I would love to see someone independently confirm this, preferably Brunnis with his testing apparatus, but even if someone could try it themselves (no SMW2, but they have SMW1). Load up your game in virtual console on Dolphin and tell me I’m wrong.

I realize a lot of very smart people have worked on these various NES and SNES emulators, but just try it and you’ll see. Is it really outside the realm of possibility that there is just some delay in the emulation cores that perpetuates to this day? (I also realize that this implies Dolphin is doing something differently so that it is not producing high input lag, hopefully if confirmed it can be instructive!)

Or maybe I’m completely wrong, let me know either way.

Testing environment: 11August2016 Retroarch daily (FCEUmm core) Dolphin 5.0 stable (Virtual Console) Core i5 4590/GTX 970 Wii controller input through DolphinBar. Windows 10 AU

1 Like

It may seem counter-intuitive, but I would be surprised if many of Nintendo’s VC emulators were best in class.
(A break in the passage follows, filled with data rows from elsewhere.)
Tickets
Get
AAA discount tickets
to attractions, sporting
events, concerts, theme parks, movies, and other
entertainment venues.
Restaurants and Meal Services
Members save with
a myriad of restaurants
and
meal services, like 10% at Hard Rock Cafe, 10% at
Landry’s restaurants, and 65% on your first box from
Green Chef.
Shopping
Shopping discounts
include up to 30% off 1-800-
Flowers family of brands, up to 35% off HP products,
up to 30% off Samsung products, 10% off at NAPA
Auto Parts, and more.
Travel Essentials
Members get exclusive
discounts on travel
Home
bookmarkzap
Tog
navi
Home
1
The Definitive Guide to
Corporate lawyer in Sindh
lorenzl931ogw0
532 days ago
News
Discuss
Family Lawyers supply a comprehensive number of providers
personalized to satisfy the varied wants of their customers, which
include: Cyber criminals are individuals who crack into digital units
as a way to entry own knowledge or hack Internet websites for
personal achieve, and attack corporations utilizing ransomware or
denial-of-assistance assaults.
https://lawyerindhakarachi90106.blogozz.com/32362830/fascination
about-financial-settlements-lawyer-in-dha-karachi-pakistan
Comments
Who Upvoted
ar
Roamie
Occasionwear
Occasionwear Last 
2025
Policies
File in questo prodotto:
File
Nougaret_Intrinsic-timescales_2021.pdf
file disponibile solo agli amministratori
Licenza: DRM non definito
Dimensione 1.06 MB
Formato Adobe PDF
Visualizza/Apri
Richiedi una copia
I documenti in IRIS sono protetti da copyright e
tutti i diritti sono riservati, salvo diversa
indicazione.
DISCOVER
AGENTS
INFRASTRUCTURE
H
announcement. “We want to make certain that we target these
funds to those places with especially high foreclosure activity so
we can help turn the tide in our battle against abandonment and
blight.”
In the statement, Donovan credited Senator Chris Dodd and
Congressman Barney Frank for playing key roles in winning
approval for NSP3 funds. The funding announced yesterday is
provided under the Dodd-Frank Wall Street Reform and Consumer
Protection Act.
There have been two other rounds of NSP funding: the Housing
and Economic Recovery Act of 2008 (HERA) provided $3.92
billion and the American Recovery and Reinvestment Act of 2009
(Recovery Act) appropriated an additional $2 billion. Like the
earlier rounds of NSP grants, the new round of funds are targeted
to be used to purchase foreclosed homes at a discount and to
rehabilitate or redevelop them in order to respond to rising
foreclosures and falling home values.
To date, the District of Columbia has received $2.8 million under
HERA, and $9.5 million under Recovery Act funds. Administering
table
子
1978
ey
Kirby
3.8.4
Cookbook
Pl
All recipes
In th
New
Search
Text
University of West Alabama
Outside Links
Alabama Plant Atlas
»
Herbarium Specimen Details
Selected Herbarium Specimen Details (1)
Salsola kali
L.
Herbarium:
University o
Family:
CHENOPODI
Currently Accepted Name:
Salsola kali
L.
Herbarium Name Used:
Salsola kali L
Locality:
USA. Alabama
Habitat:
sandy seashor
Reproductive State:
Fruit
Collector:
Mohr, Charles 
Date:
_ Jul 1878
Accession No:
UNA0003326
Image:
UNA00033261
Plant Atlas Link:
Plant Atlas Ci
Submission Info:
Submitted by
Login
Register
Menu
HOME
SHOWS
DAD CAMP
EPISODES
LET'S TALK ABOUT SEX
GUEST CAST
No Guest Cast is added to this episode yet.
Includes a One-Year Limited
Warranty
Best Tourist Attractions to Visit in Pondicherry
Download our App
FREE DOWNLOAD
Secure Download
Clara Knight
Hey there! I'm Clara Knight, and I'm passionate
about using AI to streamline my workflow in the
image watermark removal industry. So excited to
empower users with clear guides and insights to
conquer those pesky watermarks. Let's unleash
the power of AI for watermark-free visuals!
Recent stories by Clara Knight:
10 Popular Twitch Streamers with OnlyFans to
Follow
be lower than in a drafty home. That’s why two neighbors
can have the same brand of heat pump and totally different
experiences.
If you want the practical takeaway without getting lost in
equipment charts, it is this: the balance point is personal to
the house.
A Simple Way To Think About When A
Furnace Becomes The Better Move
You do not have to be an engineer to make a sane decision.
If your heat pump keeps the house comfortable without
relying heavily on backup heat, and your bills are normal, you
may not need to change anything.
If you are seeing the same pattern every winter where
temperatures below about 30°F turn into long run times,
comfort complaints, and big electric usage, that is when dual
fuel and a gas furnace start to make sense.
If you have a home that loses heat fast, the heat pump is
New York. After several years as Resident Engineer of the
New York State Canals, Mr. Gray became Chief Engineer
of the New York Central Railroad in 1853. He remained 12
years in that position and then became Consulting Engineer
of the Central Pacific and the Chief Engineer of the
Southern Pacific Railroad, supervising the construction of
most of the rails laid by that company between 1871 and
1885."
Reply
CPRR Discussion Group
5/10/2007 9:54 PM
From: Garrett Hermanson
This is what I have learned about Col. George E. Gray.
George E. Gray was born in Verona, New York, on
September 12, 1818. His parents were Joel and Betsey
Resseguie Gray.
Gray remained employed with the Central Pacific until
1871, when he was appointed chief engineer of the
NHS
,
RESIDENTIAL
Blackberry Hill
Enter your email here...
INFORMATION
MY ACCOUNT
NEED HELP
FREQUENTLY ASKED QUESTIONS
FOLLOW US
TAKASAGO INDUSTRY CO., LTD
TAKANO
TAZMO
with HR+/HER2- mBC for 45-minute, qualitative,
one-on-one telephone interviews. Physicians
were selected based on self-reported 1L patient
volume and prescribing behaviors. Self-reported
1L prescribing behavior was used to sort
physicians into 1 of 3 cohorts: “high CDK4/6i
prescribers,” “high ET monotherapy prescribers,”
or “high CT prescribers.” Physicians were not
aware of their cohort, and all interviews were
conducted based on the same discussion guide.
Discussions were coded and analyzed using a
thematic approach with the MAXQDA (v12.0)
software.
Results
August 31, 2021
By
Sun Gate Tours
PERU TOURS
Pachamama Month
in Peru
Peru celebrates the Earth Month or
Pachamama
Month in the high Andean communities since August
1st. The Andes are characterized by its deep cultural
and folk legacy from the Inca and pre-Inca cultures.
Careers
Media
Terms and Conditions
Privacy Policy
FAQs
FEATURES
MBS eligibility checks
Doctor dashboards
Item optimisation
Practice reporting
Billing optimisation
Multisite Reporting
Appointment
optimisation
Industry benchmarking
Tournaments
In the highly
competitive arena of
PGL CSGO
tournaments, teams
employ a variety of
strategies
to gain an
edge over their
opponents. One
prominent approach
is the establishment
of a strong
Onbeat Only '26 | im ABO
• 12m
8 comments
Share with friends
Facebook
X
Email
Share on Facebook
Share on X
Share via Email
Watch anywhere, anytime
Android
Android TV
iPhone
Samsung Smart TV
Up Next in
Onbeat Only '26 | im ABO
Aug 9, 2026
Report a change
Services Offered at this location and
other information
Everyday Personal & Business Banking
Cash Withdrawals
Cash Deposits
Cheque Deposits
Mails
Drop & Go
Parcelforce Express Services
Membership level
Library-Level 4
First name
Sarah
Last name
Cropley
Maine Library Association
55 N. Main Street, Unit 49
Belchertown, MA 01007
So many years later, there isn’t likely anyone working for Nintendo who is extremely knowledgeable about old hardware (at least out of the people who are actually working on emulation for Nintendo) unless they’ve poached an elite emu developer like Sony probably did with the mysterious, very much missed pSX Author. I don’t know that Nintendo would do anything so clever.

I agree that they would be the ideal emulators, and it’s not surprising that wii vc is near-perfect on hardware, but what is significant is that dolphin is on PC and is not developed by Nintendo. Doubly so because it’s an emulator inside an emulator. It’s a testament to the quality of dolphin for sure, but if I’m correct then it also means that they are doing something that reduces input lag on PC that other emulators are not.

I can’t comment either way on native VC vs Dolphin with regard to input lag, but I’m actually trying to disagree about the quality of these ‘official’ emulators of Nintendo’s. :stuck_out_tongue: The NES, SNES, and N64 VC emulators aren’t terribly accurate and just need to run the games Nintendo sells with minimal glitches. Also, you may not have meant to suggest otherwise, but the Wii’s hardware is a significant disadvantage for the sake of emulating past Nintendo systems as it’s quite weak and only resembles the NGC in architecture.